I was much more confident in editing the server now that I could always revert to a known working config.

Adding the storage disks, I mostly went with the instructions from SnapRaid-Btrfs. It formats the data drives with btrfs which helps alleviate the issue for snapraid where it needs to snapshot while files are available, but not changing. Snapraid btrfs orchestrates taking a readonly btrfs snapshot and then runs snapraid on the snapshot.

Snapraid btrfs and the runner mentioned weren’t already packaged with nix, which led me to learning more about packaging random projects for nix. It took me quite awhile as the combo wasn’t really meant to run without system dependencies. I had issues where it would work under my user which had local dependencies, but then it would fail in an isolated systemd service.

The entire setup when configured manually requires quite a few steps. My resulting configuration is by no means simple, but I think it at least points me in the right direction of how things are setup. The main file is storage.nix that lists the drives, maps them as data or parity and mounts them, while setting up the snapraid config.

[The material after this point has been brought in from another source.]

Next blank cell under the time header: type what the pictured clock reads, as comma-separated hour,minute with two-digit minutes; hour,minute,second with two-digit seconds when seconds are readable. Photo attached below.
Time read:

Getting NFS and Samba shares setup was also somewhat straight forward considering I had followed random guides how to do it before. It’s nice to be able to configure a user for the share, a mount point, and the system services all in the same place. I still had to spend quite a bit of time investigating the specific NFS and Samba options I wanted, but I didn’t need to hunt down where to add them or how to make it take effect.

Moving Forward

I’m pretty happy with the setup. Adding services with nix is often as simple as enabling them. I want to setup an actual replication solution since currently I just run rsync to my old external hard drive every now and then. I also want to host various services that take advantage of the storage now. Some examples might be hosting photos or a personal pastebin.

I had started to use the NAS as a dev server since it was nice to have a powerful machine that could use a nix dev environment. I now kind of want to get a dedicated development machine to connect to instead of messing with that machine. Maybe a NixOS Container would be isolated enough instead.

I also can’t resist trying to run a kubernetes node on it. I am thinking I’d want it to be in a VM or see if a NixOS container would work though. Preferably the storage aspects wouldn’t really need to know about the k8s node.